> Task list
**A)** From the article on the Good Shepherd as mentor, extract the passage from "Mentoring is to" up to and including "their public SHSs.".
**B)** In the article on the Good Shepherd as mentor, how many graduates did Coleen best?

> Text shown
--- --- ---
The Good Shepherd as mentor | Lifestyle.INQ

OCTOBER 27, 2022

Every year during Easter, we celebrate Good Shepherd Sunday. The Good Shepherd is one of the earliest images of Christianity, often associated with servant leadership. Let us reflect on this from the perspective of mentoring.

Laurent Daloz, one of the leading authorities on adult mentoring, gives us a good starting point, stating that a mentor’s first task is to listen to the dreams of his mentee.

To do this a mentor needs to do two things: One, enter the world of the other, and two, be authentically present to the other in genuine dialogue and conversation.

In the mystery of his Incarnation, Christ entered our world to be human, and experienced the human situation in its totality, except sinning. This made Christ present to us, in our humanity. This was later enhanced in his Resurrection, where his divine nature shines forth and enters the same human situations he earlier shared in and with his friends.

This flow of grace and the spirit in the Cross and Resurrection is the genuine dialogue between humanity and divinity. Christ sets “the stage,” or as mentor, he creates an environment where we can discover or rediscover our dreams, and where we are empowered to pursue and to attain them.

The Good Shepherd, the mentor, empowers first by modeling and being an example that inspires us to desire and to choose to follow.

Here lies the inflection point that separates leaders who “wow,” but not mentor, and leaders who, yes, still “wow,” but at the same time, empower others to see the “wow” not just in the leader, but, more important, in themselves.

Mentoring is to believe in one’s self—not in a self-centered manner, but in knowing that one is loved and loved greatly. With the awareness and acceptance of one’s worth, one is moved to gratitude, and one gives back in love and service.

Young men and women

Let me illustrate with the stories of four young men and women who recently graduated among the first batch of senior high school (SHS) students in the country, and who all graduated at the top of their class from their public SHSs.

Coleen bested 856 graduates from eight SHSs. She made the first cut in an international scholarship grant and was asked to fly to Singapore for the final screening. Coming from a humble background, her parents are vendors, and they begged off as they could not afford it. She now awaits her University of the Philippines College Admission Test (Upcat) results and wants to continue pursuing media arts, having graduated from the Eugenio Lopez Jr. Center for Media Arts SHS.

Shawn was, for two years, an out-of-school youth. Graduating from high school in 2014, he did not move on to college and was idle for two years until he chanced upon a poster in 2016 about the opening of the Vito Belarmino SHS for sports. Having been a varsity swimmer, he signed up, and two years later graduated at the top of his class. Accepted into the University of Santo Tomas (UST) and also awaiting the Upcat results, Shawn wants to pursue sports science and become a doctor.
--- --- ---
> Data supplied
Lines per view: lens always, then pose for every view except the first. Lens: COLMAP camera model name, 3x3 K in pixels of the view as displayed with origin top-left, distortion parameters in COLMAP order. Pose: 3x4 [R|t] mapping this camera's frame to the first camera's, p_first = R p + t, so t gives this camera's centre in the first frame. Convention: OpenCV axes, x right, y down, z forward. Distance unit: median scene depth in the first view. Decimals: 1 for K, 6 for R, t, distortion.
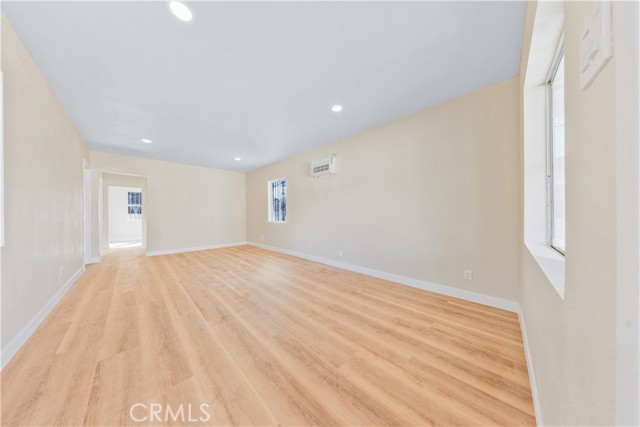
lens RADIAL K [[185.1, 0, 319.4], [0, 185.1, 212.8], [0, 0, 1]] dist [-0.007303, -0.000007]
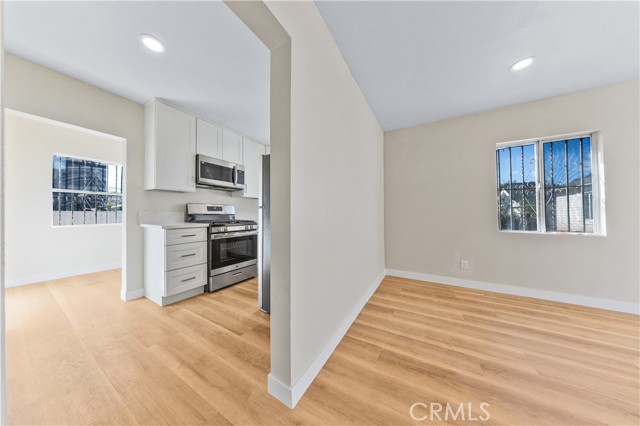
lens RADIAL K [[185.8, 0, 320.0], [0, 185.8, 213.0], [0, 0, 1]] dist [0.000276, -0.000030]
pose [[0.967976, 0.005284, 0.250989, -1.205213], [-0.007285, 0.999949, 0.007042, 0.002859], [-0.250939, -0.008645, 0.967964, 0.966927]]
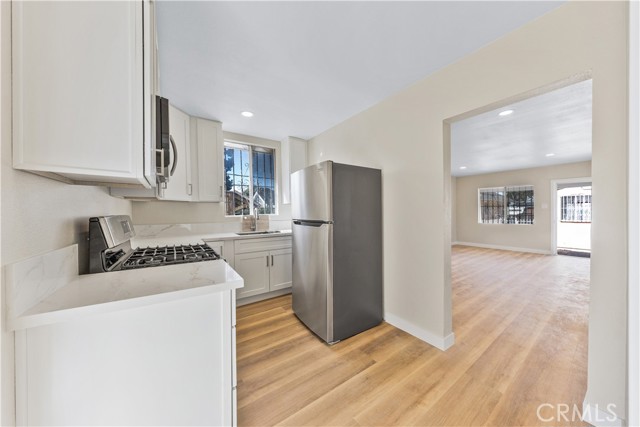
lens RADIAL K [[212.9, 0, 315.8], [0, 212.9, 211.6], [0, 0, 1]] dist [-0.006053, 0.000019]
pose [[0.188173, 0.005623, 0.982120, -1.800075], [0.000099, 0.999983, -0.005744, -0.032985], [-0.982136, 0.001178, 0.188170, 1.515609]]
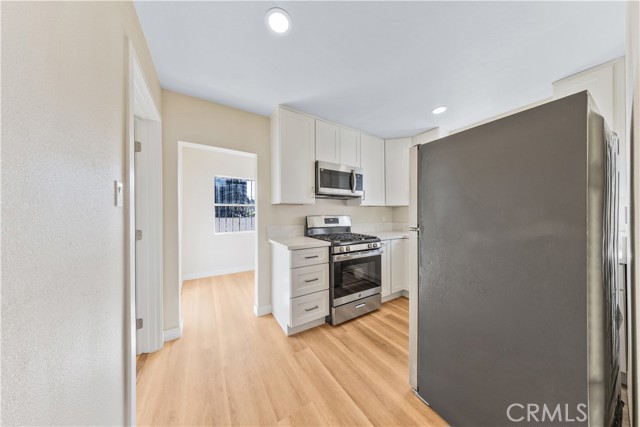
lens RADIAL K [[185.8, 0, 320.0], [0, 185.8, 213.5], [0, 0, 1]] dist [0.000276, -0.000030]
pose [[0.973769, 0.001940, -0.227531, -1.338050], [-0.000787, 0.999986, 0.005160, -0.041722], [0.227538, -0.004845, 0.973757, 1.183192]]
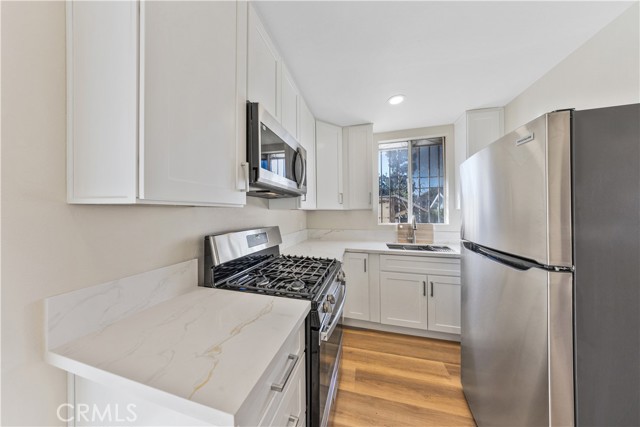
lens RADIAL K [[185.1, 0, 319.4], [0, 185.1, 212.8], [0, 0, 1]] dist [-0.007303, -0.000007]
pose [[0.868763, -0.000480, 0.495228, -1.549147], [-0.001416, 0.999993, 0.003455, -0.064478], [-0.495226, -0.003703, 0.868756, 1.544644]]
--- --- ---
> Solutions in order
**A)**
Mentoring is to believe in one’s self—not in a self-centered manner, but in knowing that one is loved and loved greatly. With the awareness and acceptance of one’s worth, one is moved to gratitude, and one gives back in love and service.

Young men and women

Let me illustrate with the stories of four young men and women who recently graduated among the first batch of senior high school (SHS) students in the country, and who all graduated at the top of their class from their public SHSs.

**B)** 856 graduates from eight SHSs.